All of this is about a shift in logistical approach, but more of it is about my mental orientation to the tasks at hand, and the concept of time in general. It’s Aparigraha and Brahmacharya, yoga’s philosophical concepts that are forever my guiding lights and steepest hills to climb. It’s letting go of the need for every trip to be perfect. It’s not spending energy caring about showing up at dinner in yoga clothes. It’s deciding that seeing people, full stop, is more important than how they see me. And with work, it’s about embracing choice and the mystery of where my brain will want to go each day while releasing the need for tasks to take specific amounts of time or be finished by the kinds of hard deadlines that exist during the rest of the year. It’s letting go, also, just a little, of the stories of who I think I am or who I’ve historically been. For so long, I held tightly to both what I thought were supportive stories (profound and protective introversion, that structure helps manage my anxiety) and what were deeply not (excessive intensity framed negatively and an inability to function without rigid structure). And in letting them go, in whatever small ways I’m able, has opened up a sense of space, of choice, of ease at least for these couple of weeks, that I’d have thought positively impossible this time last year.

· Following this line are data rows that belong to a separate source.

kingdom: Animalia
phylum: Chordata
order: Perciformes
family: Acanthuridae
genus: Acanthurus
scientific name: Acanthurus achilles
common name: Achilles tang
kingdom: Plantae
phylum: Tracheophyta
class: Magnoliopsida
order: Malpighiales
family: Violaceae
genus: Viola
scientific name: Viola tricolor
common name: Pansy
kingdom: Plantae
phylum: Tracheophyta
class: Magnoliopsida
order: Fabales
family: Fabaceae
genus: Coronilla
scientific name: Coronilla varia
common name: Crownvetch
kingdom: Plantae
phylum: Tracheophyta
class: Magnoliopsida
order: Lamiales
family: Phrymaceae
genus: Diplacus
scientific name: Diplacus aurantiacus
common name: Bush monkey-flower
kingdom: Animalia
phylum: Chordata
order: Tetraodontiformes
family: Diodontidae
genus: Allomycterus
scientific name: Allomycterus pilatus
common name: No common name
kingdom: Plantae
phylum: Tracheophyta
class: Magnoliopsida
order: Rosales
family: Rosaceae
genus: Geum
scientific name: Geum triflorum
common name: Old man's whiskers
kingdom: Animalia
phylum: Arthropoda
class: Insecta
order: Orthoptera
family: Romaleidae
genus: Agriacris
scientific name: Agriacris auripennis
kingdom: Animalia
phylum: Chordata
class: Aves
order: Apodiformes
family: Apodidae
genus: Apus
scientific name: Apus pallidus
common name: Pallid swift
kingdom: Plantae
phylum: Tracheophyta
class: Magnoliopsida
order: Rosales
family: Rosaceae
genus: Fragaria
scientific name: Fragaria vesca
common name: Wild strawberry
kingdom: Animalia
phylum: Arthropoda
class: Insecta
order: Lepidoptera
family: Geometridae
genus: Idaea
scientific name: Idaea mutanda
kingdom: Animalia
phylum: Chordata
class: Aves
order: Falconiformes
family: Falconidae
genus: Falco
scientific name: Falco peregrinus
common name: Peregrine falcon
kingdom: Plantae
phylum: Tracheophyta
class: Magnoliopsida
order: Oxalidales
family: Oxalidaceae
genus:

I’ve love to hear your thoughts:
How do you approach big chunks of time off, if you’ve had them?
What’s something you’ve believed about yourself that you could, potentially, hold just a bit more lightly?
What areas of space and choice are you finding?
How do you feel about summer?
My feelings about summer: It's never long enough in Buffalo. But I will pack in every event, casual gathering, stroll, bike ride, and ice cream cone I can until the days get shorter and a hard frost hits. (Who are we kidding? Ice cream is a year-round treat.) I find that my usual desire to stay home is kicked to the curb once sunset is later than 7:30. Kind of related to this urge to *~*do things*~* I have been booking different workshops or classes and trying out new activities. Painting ceramics has been a particular delight! Not sure if this is related to being in my mid-thirties, but I'm enjoying the curiosity to learn new things and being OK with being only OK at something. :)
I’ve not had long chunks of time off, but one thing that I learned to let go of is trying to define myself by one thing or another - analytical thinker, introvert, addictive personality etc. while they may or may not be true for the most part, it’s never a rule without exception. As I age, I find I’m seeking out new experiences or at least some interactions that offset or moderate my usual activities. I’ll echo your positive sentiment about finding some flexibility in how you approach your work as well. With a job change earlier this year, I work more hours on average, but I’m so much happier doing it on my own time and when I have the motivation. When I find a groove, just work until it’s not fun anymore.